Fetch all recorded return values from workflow jobs.

names — Filter to jobs with these names.
deps_of — Filter to jobs that are dependencies of this job.

Returns a dict mapping job names to their recorded values. Sub-workflow results are nested.

await get_context()

Retrieve the workflow’s context data set by add_context(). Returns the context dict or None.

await status()

Get current status of the workflow and all sub-workflows. Returns a WorkflowStatus object.

Returned by workflow.status().

id — The workflow ID.
name — The workflow name (if set).
state — Overall state: "executing", "completed", "cancelled", "discarded", or "unknown".
total — Total number of jobs.
counts — Dict of job counts by state.
duration — Time from start to completion (timedelta or None).
started_at — When the first job started (datetime or None).
stopped_at — When the last job finished (datetime or None).
subs — Dict of sub-workflow statuses, keyed by sub-workflow name.

await cancel_jobs(*, names=None)

Cancel jobs in the workflow. Returns the number of jobs cancelled.
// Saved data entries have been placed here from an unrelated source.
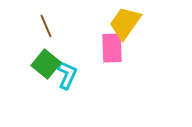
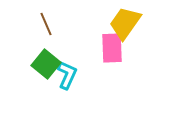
brown line: moved 2 px up
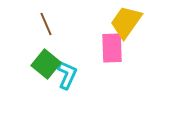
yellow trapezoid: moved 1 px right, 1 px up
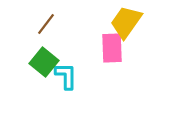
brown line: rotated 60 degrees clockwise
green square: moved 2 px left, 2 px up
cyan L-shape: moved 1 px left, 1 px down; rotated 24 degrees counterclockwise
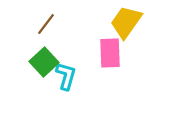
pink rectangle: moved 2 px left, 5 px down
green square: rotated 8 degrees clockwise
cyan L-shape: rotated 16 degrees clockwise
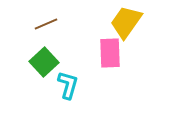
brown line: rotated 30 degrees clockwise
cyan L-shape: moved 2 px right, 9 px down
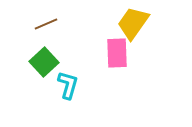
yellow trapezoid: moved 7 px right, 1 px down
pink rectangle: moved 7 px right
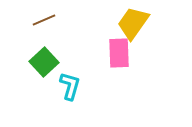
brown line: moved 2 px left, 4 px up
pink rectangle: moved 2 px right
cyan L-shape: moved 2 px right, 1 px down
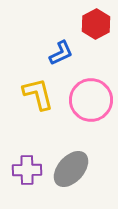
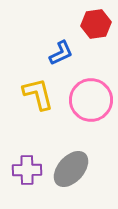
red hexagon: rotated 20 degrees clockwise
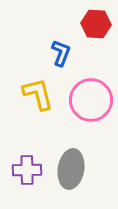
red hexagon: rotated 12 degrees clockwise
blue L-shape: rotated 44 degrees counterclockwise
gray ellipse: rotated 33 degrees counterclockwise
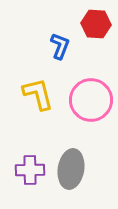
blue L-shape: moved 1 px left, 7 px up
purple cross: moved 3 px right
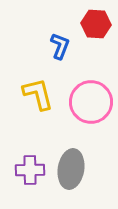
pink circle: moved 2 px down
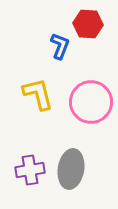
red hexagon: moved 8 px left
purple cross: rotated 8 degrees counterclockwise
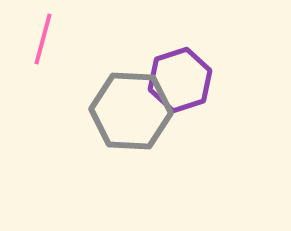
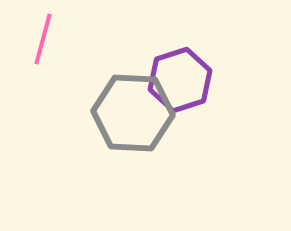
gray hexagon: moved 2 px right, 2 px down
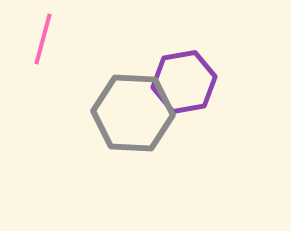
purple hexagon: moved 4 px right, 2 px down; rotated 8 degrees clockwise
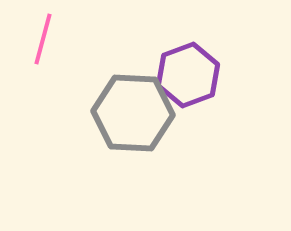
purple hexagon: moved 4 px right, 7 px up; rotated 10 degrees counterclockwise
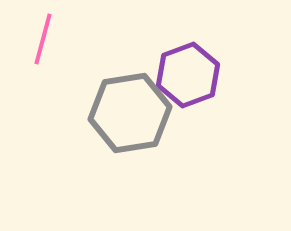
gray hexagon: moved 3 px left; rotated 12 degrees counterclockwise
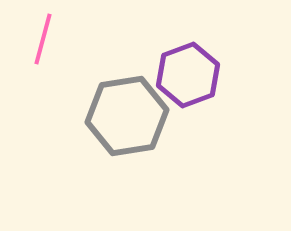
gray hexagon: moved 3 px left, 3 px down
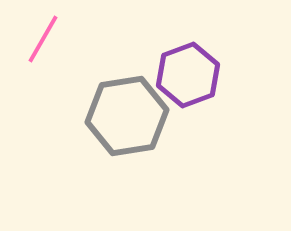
pink line: rotated 15 degrees clockwise
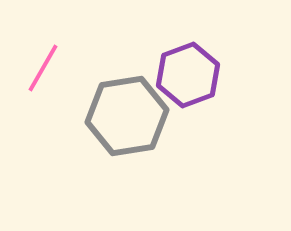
pink line: moved 29 px down
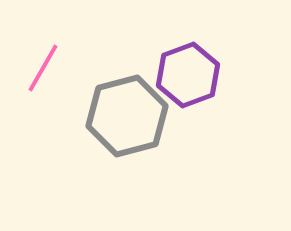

names — Filter to only cancel jobs with these names.

await retry_jobs(*, names=None)

Retry jobs in the workflow. Returns the number of jobs retried.

names — Filter to only retry jobs with these names.

to_graph()

Build a Graph representation of the workflow. Returns a Graph object with vertices and edges attributes. Sub-workflows are represented as nested Graph objects within vertices.

to_dot()

Convert the workflow to Graphviz DOT format. Returns a string suitable for rendering with Graphviz tools.

to_mermaid()

Convert the workflow to Mermaid flowchart format. Returns a string suitable for rendering in Mermaid-compatible viewers.